Will you repeat the data below word for word, leaving out the pictures?

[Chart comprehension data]
────────────────────────────────────────
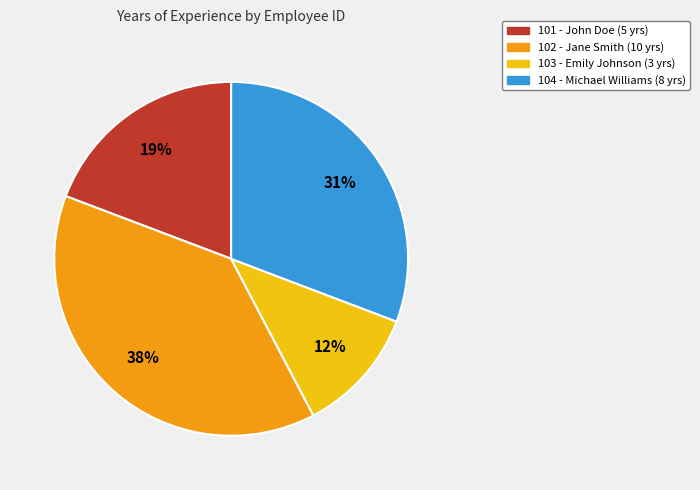

Which has a higher value, 103 or 102?

102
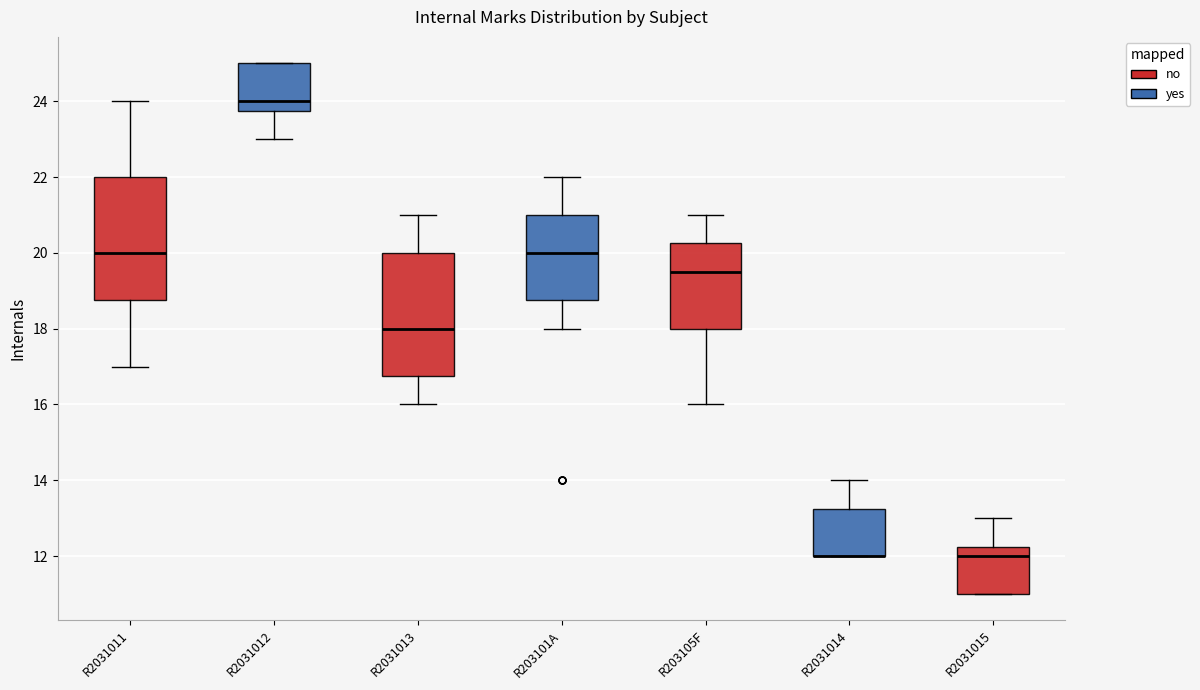

Reading left to right, transcribe this box plot: for each box, give where its median line is, the range the box spans, and where its two whiskers end, as read against the y-axis. The values are not printed on the chart, so give them approximately, as read against the axis.

R2031011: median 20.0, box 18.8 to 22.0, whiskers 17.0 to 24.0
R2031012: median 24.0, box 23.8 to 25.0, whiskers 23.0 to 25.0
R2031013: median 18.0, box 16.8 to 20.0, whiskers 16.0 to 21.0
R203101A: median 20.0, box 18.8 to 21.0, whiskers 18.0 to 22.0
R203105F: median 19.6, box 18.0 to 20.2, whiskers 16.0 to 21.0
R2031014: median 12.0 (drawn on the box's lower edge), box 12.0 to 13.2, whiskers 12.0 to 14.0
R2031015: median 12.0, box 11.0 to 12.2, whiskers 11.0 to 13.0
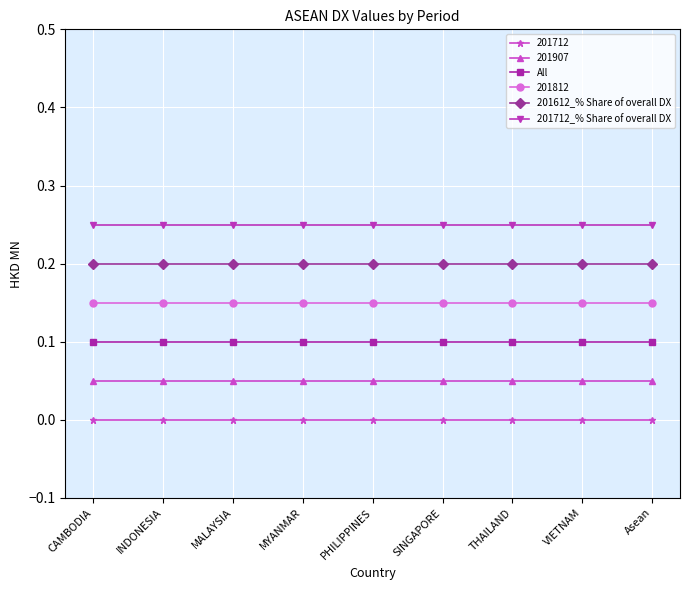

How many lines are shown in the chart?

6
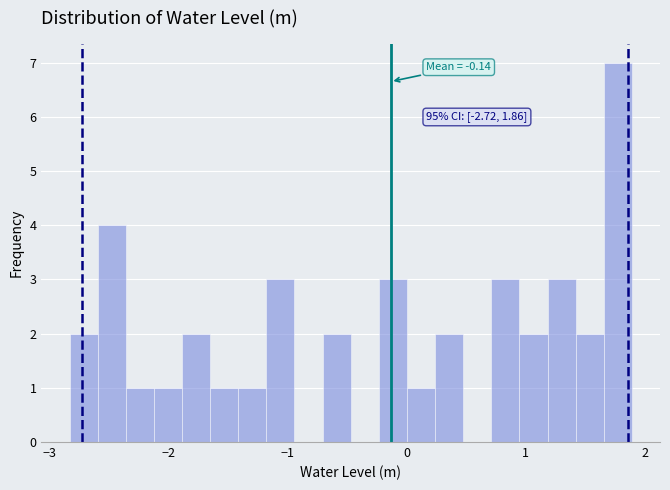

Read against the x-axis, roughly where is the centre of the tallest bar?

1.8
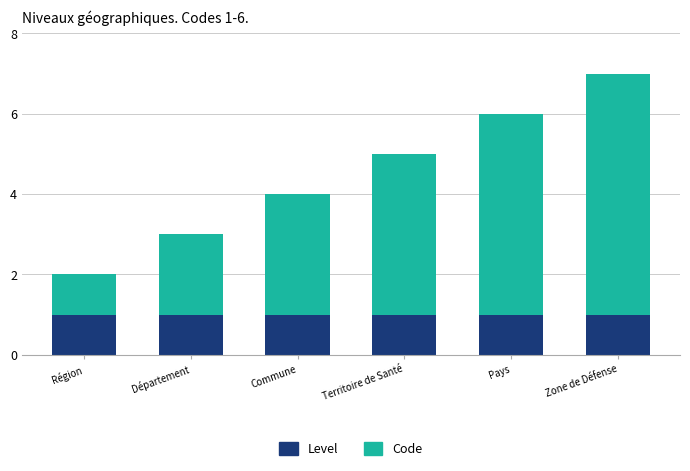

The value of Level at Commune is 1. True or false?

True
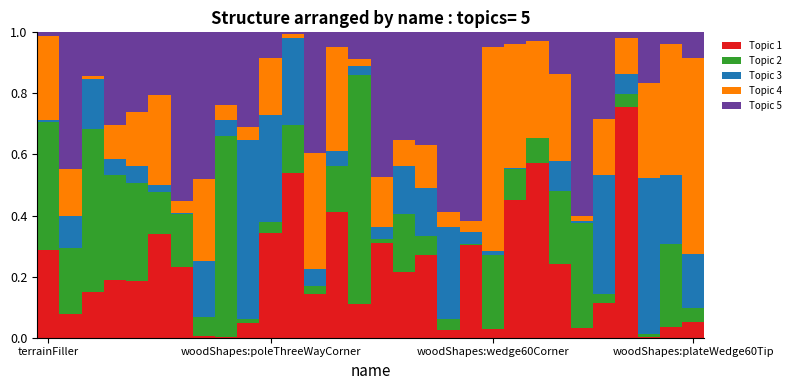

How many series are shown in this chart?

5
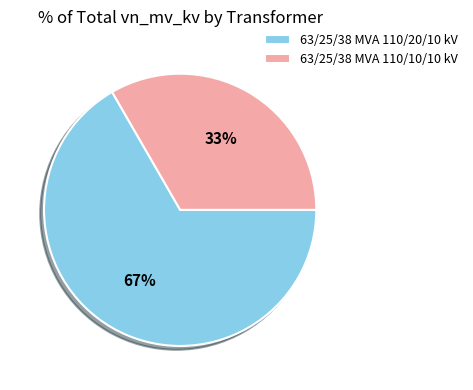

Count the number of slices in the pie.

2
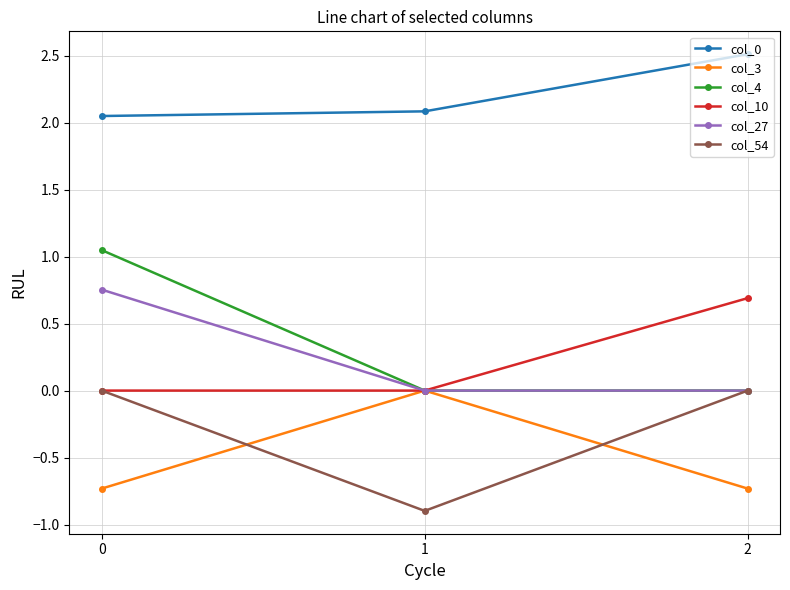

Which series has the largest total across all categories?

col_0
────────────────────────────────────────
* EXERCISE RESPONSE *
Which has a higher value, 103 or 102?

102

Reading left to right, transcribe this box plot: for each box, give where its median line is, the range the box spans, and where its two whiskers end, as read against the y-axis. The values are not printed on the chart, so give them approximately, as read against the axis.

R2031011: median 20.0, box 18.8 to 22.0, whiskers 17.0 to 24.0
R2031012: median 24.0, box 23.8 to 25.0, whiskers 23.0 to 25.0
R2031013: median 18.0, box 16.8 to 20.0, whiskers 16.0 to 21.0
R203101A: median 20.0, box 18.8 to 21.0, whiskers 18.0 to 22.0
R203105F: median 19.6, box 18.0 to 20.2, whiskers 16.0 to 21.0
R2031014: median 12.0 (drawn on the box's lower edge), box 12.0 to 13.2, whiskers 12.0 to 14.0
R2031015: median 12.0, box 11.0 to 12.2, whiskers 11.0 to 13.0

How many lines are shown in the chart?

6

Read against the x-axis, roughly where is the centre of the tallest bar?

1.8

The value of Level at Commune is 1. True or false?

True

How many series are shown in this chart?

5

Count the number of slices in the pie.

2

Which series has the largest total across all categories?

col_0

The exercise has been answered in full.